There is also the stigma of anti-Semitism if someone criticizes Israel. So our foreign policy is all messed up. In this area, too, we’re into demonization and hate.

Barack Obama sounded the death knell of this kind of politics when he said that there was not a black America or white America but a United States of America. Obama hated neither his white mother nor his black father. His was an identity of racial inclusion. This was a major contribution to our political culture. It marked, I think, a political turning point.

I don’t know if Minnesota is ready for this type of politics. I sense that
most political activists are too deeply committed to the old system or are
gripped by fear. We still haven’t had a meaningful and authentic discussion of race; and, if we had one, the newspapers wouldn’t cover it.

With respect to the immigration question, there are two camps seeking political victory. One camp says the illegal immigrants are lawbreakers who should be rounded up and sent home. The other says that critics of unrestricted immigration are bigots akin to the southern segregationists who were crushed in the '60s. It’s a matter of amassing enough enough political power to roll your opponent. That's how the old politics works. You present yourself, real or imagined, as "David" and club "Goliath" over the head.
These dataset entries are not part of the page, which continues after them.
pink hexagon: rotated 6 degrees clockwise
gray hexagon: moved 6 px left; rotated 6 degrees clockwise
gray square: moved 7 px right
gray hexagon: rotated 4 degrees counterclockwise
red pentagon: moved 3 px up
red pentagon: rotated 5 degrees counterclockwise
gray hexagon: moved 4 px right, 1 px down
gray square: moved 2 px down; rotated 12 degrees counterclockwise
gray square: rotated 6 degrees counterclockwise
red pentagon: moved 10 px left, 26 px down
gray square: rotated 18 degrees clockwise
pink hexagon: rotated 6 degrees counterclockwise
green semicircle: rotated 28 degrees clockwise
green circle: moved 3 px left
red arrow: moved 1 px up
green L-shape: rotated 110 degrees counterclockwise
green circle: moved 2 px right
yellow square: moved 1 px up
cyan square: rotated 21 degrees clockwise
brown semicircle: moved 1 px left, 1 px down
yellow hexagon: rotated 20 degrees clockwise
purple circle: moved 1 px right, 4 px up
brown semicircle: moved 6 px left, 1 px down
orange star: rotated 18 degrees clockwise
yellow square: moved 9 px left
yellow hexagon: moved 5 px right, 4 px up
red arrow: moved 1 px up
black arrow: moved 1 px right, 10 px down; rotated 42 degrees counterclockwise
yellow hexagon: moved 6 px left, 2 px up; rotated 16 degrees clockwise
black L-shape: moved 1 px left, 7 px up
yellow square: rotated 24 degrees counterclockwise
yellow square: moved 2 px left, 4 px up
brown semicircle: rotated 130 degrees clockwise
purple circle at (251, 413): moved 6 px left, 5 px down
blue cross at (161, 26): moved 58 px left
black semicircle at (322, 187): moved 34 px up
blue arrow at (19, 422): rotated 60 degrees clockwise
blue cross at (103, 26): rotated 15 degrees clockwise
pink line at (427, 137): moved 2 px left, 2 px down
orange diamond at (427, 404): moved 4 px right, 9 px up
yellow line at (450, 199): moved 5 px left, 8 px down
I think, however, that the "bigots" have a legitimate beef in the taxpayer-financed services that are extended to illegal immigrants and their families while their employers benefit from dirt-cheap labor. If employers picked up more of this cost, maybe the idea of amnesty - an end to the threat of deportation if not full citizenship - would become politically feasible. Maybe compromise is possible.

Right now, we’re facing an economic crisis. Attention should fall upon a better matching of costs and benefits rather than of the benefits always going to the politically strong while unorganized taxpayers pay for them. That’s a turning point that I would welcome. See my philosophy of government.

Bill McGaughey

Independence Party candidate for Congress
5th district of Minnesota


(Note: A version of this was posted on the Minneapolis e-democracy forum on September 19, 2008.)